Strengths of our analysis include the individual participant data meta-analytic approach, which allows us to leverage datasets covering the full lifespan; additionally, our Markov Chain Monte Carlo approach reduces the impact of inter-dataset methodological heterogeneity on our model. However, our analysis has several limitations. First, although our model represents the full lifespan, all included data are cross-sectional. Therefore, we cannot model individual slopes; some apparently-intact participants may have been masking neuropathology due to high baseline function [81], although these individuals are likely still overall healthier than currently-impaired peers. Second, we did not directly compare our cognitively-intact sample to oldest-old adults with MCI or dementia; we hypothesize that impaired oldest-old adults would show lower GABA levels, consistent with evidence that GABA is lower in older adults with MCI or dementia [82, 83]. Third, we were unable to assess demographic characteristics for our full lifespan model due to unavailability of individual demographic data for the eight previously-published datasets. Furthermore, our sample was predominantly White and well-educated, and associations may differ in other groups. Additionally, potential lifestyle influences on GABA, such as lifetime substance use history, are beyond the scope of the present analysis. Finally, we analyzed only a small number of participants over the age of 95, resulting in greater uncertainty regarding the trajectory of GABA differences after 95 (and a wider credible interval).

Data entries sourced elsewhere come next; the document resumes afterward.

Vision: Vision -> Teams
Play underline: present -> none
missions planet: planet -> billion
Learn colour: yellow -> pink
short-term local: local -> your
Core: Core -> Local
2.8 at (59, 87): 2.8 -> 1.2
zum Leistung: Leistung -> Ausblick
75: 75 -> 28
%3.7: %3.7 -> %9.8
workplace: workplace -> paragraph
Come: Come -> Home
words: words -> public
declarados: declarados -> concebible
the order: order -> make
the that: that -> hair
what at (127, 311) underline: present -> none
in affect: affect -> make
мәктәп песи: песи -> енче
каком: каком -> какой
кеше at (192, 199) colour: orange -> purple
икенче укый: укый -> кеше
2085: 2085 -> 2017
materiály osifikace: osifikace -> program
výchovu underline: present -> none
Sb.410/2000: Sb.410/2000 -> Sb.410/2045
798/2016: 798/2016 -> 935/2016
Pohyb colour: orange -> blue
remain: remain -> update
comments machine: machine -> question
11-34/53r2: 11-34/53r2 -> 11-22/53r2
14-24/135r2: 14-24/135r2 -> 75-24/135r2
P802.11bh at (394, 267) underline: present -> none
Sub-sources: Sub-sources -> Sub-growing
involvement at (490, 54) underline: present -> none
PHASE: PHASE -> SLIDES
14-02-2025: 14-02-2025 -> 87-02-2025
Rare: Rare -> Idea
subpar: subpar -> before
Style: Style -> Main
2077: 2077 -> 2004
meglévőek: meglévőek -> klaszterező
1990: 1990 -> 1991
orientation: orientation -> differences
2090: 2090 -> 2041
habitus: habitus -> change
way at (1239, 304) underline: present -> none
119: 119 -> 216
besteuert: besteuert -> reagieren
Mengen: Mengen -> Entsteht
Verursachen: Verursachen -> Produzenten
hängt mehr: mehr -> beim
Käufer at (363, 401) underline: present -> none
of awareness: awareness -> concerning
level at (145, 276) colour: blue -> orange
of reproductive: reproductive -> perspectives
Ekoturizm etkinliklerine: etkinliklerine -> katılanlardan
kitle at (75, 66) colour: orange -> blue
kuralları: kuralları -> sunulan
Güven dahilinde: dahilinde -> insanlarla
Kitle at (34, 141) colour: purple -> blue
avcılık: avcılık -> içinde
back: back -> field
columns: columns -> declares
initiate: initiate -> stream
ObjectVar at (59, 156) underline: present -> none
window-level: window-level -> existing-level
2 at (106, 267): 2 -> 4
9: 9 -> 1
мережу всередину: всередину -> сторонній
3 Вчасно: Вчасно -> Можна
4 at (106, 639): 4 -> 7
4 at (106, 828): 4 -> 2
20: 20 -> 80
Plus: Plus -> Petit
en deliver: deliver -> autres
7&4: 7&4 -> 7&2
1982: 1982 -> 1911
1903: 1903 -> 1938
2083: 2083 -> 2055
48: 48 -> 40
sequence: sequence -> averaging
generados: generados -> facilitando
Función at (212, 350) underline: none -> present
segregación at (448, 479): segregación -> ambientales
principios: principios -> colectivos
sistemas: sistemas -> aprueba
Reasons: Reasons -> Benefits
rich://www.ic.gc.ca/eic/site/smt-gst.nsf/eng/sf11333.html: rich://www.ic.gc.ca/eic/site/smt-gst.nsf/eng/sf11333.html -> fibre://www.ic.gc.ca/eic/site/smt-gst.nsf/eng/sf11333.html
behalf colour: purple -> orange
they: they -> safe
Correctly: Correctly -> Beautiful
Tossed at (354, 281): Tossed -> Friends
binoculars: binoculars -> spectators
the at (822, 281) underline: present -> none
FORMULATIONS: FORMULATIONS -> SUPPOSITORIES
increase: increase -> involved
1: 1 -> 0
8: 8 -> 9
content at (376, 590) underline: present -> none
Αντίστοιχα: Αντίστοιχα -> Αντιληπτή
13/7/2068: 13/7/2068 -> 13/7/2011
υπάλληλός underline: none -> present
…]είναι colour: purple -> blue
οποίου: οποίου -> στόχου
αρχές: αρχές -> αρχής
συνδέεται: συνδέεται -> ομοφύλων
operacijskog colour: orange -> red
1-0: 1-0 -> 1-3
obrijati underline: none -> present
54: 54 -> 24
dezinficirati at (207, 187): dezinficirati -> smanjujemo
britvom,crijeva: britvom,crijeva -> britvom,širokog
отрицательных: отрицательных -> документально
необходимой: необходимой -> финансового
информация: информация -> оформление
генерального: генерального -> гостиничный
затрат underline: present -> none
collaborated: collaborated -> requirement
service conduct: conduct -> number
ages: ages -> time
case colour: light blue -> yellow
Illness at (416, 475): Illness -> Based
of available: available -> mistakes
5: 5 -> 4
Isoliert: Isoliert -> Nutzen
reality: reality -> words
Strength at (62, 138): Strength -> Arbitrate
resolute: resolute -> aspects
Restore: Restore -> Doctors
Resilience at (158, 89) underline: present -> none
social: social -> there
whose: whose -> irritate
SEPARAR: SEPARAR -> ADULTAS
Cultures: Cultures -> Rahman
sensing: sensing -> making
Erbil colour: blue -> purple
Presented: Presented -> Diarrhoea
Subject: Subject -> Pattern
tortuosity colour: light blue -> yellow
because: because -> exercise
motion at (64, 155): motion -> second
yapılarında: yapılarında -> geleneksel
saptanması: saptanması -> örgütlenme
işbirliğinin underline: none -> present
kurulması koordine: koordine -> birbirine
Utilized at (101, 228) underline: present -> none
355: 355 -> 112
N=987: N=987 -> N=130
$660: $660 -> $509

In conclusion, we observed attenuation of the slope of age-related differences in cortical GABA concentrations in oldest-old age, consistent with a minimum GABA “floor” physiologically necessary to sustain cognitive function. This lower limit may also reflect a state below which excitotoxic processes accelerate. The current analysis provides a descriptive benchmark for future studies examining GABA change in the oldest-old population, as well as for studies assessing the impact of aging-like pathological processes on GABA-mediated inhibitory function; additionally, this analysis highlights the impact of study inclusion criteria and survivorship on observed physiological stability in oldest-old age.